Brano scelto »
:::
5. DATEMI UN MARTELLO

La settimana è cominciata così, con l’ex pallavolista che ha scosso tutti dal torpore di una qualunque domenica sera con un’inchiodata spaventosa.

Doti atletiche infinite per Dwight Powell, ancora piuttosto grezzo tecnicamente, ma prontissimo quando si tratta di schiacciate e giocate affini.

Contro i Timberwolves, una hammer slam (o jam/dunk; come volete voi) che non può che rimanere impressa nella memoria. Ricezione dinamica sul passaggio di Barea, un passo di caricamento e su in verticale (come un vero centrale sottorete) per poi scaraventare la palla nel ferro spazzando via il tentativo di difesa (per la verità poco convinta) dei due avversari.

La reazione di commentatore e pubblico dice tutto.

 

4. RIMPIANTI A PALATE

La stagione non sta andando come sperato: ben al di sotto del 50%, bassifondi di Division e Conference. Per i Bucks di coach Kidd, insomma, un totale fallimento. Soprattutto alla luce della sensazionale campagna 2014/2015 terminata ai playoff tra complimenti, strette di mani e sorrisi.

Sembrava che tutto volgesse a favore di Milwaukee: squadra giovane, talentuosa e già capace di raggiungere la post-season. Aspettarsi grandi cose anche per quest’annata era più che lecito.

Ma il campo racconta la storia che vuole. I Bucks versione 2015/2016 non girano. Faticano e deludono. Possiamo già dire che sarà una stagione da archiviare in fretta e furia. Nonostante il roster rimanga potenzialmente interessante e il talento non manchi. Affatto.

Ogni tanto se ne ha riprova. Come qualche giorno fa, nella sfida coi Rockets (ok, non sono i Warriors o gli Spurs, ma vabbè): vittoria per 128-121, con prestazione mostruosa di Antetokounmpo, Parker e Middleton. In teoria, i big three di franchigia.
:::
Righe di dati »
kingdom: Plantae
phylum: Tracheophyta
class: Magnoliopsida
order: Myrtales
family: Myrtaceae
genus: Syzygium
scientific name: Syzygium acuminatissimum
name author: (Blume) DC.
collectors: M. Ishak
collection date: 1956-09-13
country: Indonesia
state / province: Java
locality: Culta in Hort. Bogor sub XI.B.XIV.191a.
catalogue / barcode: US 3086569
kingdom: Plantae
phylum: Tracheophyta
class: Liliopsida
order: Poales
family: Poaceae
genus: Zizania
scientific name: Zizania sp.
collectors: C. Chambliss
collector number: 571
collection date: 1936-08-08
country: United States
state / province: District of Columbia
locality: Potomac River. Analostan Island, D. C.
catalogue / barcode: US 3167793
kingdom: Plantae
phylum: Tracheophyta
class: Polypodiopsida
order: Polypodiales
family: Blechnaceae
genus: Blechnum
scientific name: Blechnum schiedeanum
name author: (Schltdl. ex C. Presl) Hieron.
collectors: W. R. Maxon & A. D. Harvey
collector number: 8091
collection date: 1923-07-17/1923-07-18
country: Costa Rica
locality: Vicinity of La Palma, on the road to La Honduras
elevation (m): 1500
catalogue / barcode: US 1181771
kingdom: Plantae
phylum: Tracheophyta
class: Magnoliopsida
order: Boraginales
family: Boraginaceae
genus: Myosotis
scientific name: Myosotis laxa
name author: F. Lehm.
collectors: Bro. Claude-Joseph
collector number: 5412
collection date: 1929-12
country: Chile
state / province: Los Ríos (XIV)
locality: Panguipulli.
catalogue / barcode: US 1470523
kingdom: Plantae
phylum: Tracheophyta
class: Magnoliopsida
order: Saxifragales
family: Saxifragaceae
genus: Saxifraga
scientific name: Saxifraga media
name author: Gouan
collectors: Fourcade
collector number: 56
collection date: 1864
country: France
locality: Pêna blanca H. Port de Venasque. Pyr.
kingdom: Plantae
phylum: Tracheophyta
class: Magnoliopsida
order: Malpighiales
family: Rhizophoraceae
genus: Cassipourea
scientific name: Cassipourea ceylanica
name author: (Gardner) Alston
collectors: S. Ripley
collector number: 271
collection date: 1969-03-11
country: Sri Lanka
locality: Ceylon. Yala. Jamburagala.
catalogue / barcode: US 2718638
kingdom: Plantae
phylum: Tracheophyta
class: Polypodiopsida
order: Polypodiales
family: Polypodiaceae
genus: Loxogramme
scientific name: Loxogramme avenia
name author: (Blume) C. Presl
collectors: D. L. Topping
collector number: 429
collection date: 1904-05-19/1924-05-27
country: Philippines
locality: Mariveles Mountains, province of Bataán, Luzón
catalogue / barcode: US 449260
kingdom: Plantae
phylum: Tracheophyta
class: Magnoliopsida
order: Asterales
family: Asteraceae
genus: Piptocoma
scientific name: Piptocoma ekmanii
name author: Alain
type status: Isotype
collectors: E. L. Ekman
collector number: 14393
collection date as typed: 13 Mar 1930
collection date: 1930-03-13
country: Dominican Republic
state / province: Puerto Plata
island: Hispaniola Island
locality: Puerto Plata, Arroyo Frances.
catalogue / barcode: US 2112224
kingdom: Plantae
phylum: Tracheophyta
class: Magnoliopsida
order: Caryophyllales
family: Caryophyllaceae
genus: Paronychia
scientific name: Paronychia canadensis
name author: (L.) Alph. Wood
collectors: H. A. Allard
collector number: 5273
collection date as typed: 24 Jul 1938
:::
Obiettivo del compito »
Riscrivi il passo del brano partendo da "Doti atletiche infinite" e arrivando a "dei due avversari.", sostituendo "Timberwolves" con "Rockets".

Risposta proposta »
Doti atletiche infinite per Dwight Powell, ancora piuttosto grezzo tecnicamente, ma prontissimo quando si tratta di schiacciate e giocate affini.

Contro i Rockets, una hammer slam (o jam/dunk; come volete voi) che non può che rimanere impressa nella memoria. Ricezione dinamica sul passaggio di Barea, un passo di caricamento e su in verticale (come un vero centrale sottorete) per poi scaraventare la palla nel ferro spazzando via il tentativo di difesa (per la verità poco convinta) dei due avversari.